ECLI:NL:TGDKG:2016:145 kamer voor gerechtsdeurwaarders Amsterdam GDW verzet 443.2016

ECLI: ECLI:NL:TGDKG:2016:145
Datum uitspraak: 11-11-2016
Datum publicatie: 23-12-2016
Zaaknummer(s): GDW verzet 443.2016
Onderwerp: Ambtshandelingen (art. 2 Gdw)
Beslissingen:
Inhoudsindicatie:   Beslissing op verzet. De kamer is het met de beslissing van de voorzitter eens. Het verzet wordt ongegrond verklaard.

KAMER VOOR GERECHTSDEURWAARDERS TE AMSTERDAM

Beslissing van 11 november 2016 zoals bedoeld in artikel 39, vierde lid, van de Gerechtsdeurwaarderswet inzake de beschikking van 12 april 2016 met zaaknummer 188.2016 en het daartegen ingestelde verzet met zaaknummer 443.2016 ingesteld door:

[     ] ,

wonende te [     ],

klaagster,

gemachtigde [     ],

tegen:

[     ] ,

toegevoegd kandidaat-gerechtsdeurwaarder te [     ],

beklaagde,

gemachtigde [     ].

1. Ontstaan en verloop van de procedure

Bij brief met bijlagen van 5 december 2015 heeft klaagster een klacht ingediend tegen beklaagde, hierna: de gerechtsdeurwaarder.
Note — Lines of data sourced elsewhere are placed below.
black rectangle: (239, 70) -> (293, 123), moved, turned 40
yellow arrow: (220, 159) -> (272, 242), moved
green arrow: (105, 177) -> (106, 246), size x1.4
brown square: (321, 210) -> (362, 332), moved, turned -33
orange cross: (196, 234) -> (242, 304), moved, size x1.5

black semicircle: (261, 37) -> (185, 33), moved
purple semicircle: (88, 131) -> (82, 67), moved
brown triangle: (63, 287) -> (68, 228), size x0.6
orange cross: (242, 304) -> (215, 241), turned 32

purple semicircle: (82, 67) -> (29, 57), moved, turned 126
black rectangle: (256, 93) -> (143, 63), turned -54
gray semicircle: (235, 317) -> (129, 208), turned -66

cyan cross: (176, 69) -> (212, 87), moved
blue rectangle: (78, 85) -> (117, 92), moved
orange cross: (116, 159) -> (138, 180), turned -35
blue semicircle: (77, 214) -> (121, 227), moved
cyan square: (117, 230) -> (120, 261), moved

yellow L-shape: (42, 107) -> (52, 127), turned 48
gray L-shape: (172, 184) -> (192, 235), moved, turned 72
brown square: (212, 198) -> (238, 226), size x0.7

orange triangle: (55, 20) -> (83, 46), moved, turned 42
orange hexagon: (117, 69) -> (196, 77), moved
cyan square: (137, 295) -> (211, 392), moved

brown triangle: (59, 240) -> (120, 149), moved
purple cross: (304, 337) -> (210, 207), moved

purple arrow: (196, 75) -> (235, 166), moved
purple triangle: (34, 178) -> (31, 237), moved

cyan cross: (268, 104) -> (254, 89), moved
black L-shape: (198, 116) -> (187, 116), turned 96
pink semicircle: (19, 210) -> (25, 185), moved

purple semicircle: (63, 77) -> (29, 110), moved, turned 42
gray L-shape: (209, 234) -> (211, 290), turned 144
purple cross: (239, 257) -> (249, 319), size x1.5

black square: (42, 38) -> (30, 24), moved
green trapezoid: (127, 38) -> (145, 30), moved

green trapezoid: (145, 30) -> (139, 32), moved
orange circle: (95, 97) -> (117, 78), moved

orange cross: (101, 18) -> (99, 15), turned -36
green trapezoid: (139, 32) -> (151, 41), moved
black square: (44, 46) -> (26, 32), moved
Bij brief van 18 februari 2016 heeft de gerechtsdeurwaarder een verweerschrift ingediend. Bij beslissing van 12 april 2016 heeft de voorzitter de klacht als zijnde kennelijk ongegrond afgewezen. Klaagster is een afschrift van de beslissing van de voorzitter toegezonden bij brief van 22 april 2016. Bij email van 6 mei 2016 heeft klaagster verzet ingesteld tegen de beslissing van de voorzitter op nader aan te voeren gronden. Bij brief van 19 mei 2016 heeft klaagster de gronden van het verzet ingediend. Het verzetschrift is behandeld ter openbare zitting van 30 september 2016 alwaar klaagster, haar gemachtigde en de gemachtigde van de gerechtsdeurwaarder zijn verschenen. Van de behandeling ter zitting is proces-verbaal opgemaakt. De uitspraak is bepaald op 11 november 2016.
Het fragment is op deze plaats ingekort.